▶ [INSTRUCTION 1]
From the passage on food and supplies in Kano, extract the stretch from "The stores started" through "quality he produced.".
▶ [INSTRUCTION 2]
According to the passage on food and supplies in Kano, how many eggs can be bought for a penny in Kano City?

▶ [PASSAGE TO READ]
◆ ◆ ◆ ◆ ◆

The stores started only a few months ago, when the railway was completed. They are not in working order and he is wise in his generation who does not rely on them. My stay in Kano has been longer than planned, with the result that for a week I had no bread; hard, thick biscuits—euphemistically called cabin bread—having to be a substitute. They were eaten with tea for which neither milk nor sugar was obtainable. Subsequently I learnt that I could buy fresh cow’s milk from native farmers at 3d. a pint bottle. When the flour had been consumed, I again flourished on cabin bread.
On a supply of flour coming up—sold at 4s. 6d. for a 7 lb. tin—the always willing and useful Oje declared that he “fit to make bread,” and quite a palatable quality he produced.
Fresh food retailed in Kano City is at low figures, though prices have greatly advanced recently. A chicken, furnishing a meal sufficient for two persons, is bought for 5d.; a guinea-fowl, larger than the chicken, costs 3d. or 4d. A duck is to be had at a corresponding figure. Eggs are purchased at 10 a penny. Sweet potatoes—long, thin, circular—are not disposed of by weight, but are retailed at sight; and fivepennyworth lasts four meals. Onions—larger than turnips, some of them scaling 1½ lbs.—minus the strong flavour of the English variety—cost 4 a penny. By going two or three miles to the farms where they are grown, sufficient to fill an apple-barrel can be secured for 6d. A leg of mutton—flesh that is dearer than beef—sells at 5d., and is more than enough for four diners.
Man does not live by meat alone, and anybody coming here should bear in mind that he is entering a new country, from the European standpoint, where, although foodstuffs are raised, the population has quite a different standard of feeding from his; where railway communication has been merely a matter of months; that things which he probably considers necessary for his existence are just beginning to be sold and that they are of less importance and value to the firms selling them than other articles, which therefore are naturally given preference; and, further, that the articles referred to and others of the same character are occasionally sold out at the great port of Lagos. I had trouble there to buy two tins of sugar. Estimate, then, the position in Kano, distance of a week by railway.

◆ ◆ ◆ ◆ ◆

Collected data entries
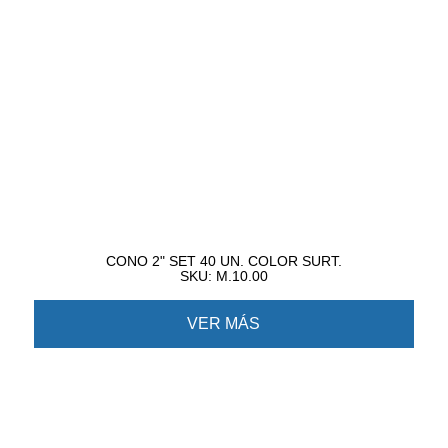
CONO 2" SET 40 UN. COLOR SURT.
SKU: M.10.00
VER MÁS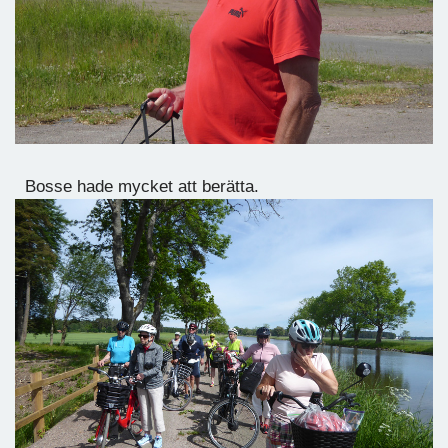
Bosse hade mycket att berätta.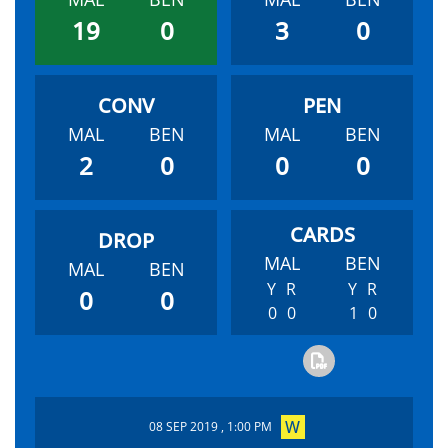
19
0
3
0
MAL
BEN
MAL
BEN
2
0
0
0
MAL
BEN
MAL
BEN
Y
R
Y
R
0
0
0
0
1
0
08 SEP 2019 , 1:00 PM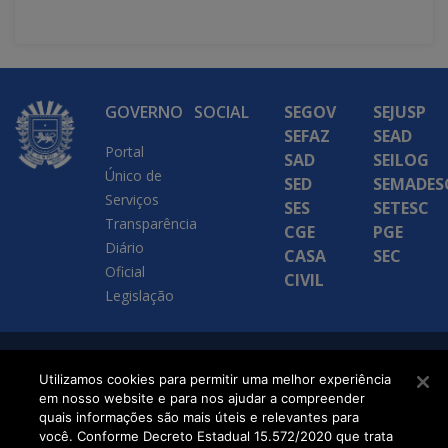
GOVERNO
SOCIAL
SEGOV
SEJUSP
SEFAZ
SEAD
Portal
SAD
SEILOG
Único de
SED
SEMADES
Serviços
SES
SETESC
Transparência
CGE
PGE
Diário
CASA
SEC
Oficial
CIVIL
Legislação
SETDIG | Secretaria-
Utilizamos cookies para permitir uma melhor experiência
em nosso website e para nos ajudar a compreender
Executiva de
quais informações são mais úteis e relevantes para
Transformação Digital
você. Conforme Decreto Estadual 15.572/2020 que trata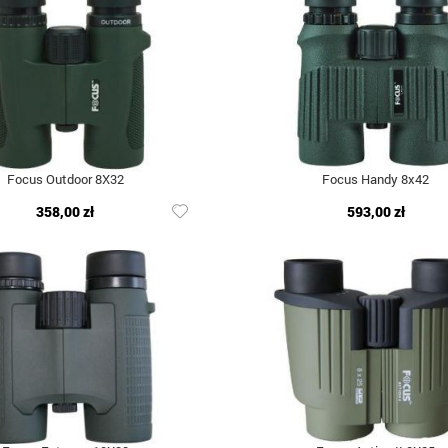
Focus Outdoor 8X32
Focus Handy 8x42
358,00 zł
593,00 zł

◆ ◆ ◆ ◆ ◆

▶ [RESPONSE AREA 1]
The stores started only a few months ago, when the railway was completed. They are not in working order and he is wise in his generation who does not rely on them. My stay in Kano has been longer than planned, with the result that for a week I had no bread; hard, thick biscuits—euphemistically called cabin bread—having to be a substitute. They were eaten with tea for which neither milk nor sugar was obtainable. Subsequently I learnt that I could buy fresh cow’s milk from native farmers at 3d. a pint bottle. When the flour had been consumed, I again flourished on cabin bread.
On a supply of flour coming up—sold at 4s. 6d. for a 7 lb. tin—the always willing and useful Oje declared that he “fit to make bread,” and quite a palatable quality he produced.

▶ [RESPONSE AREA 2]
Ten eggs.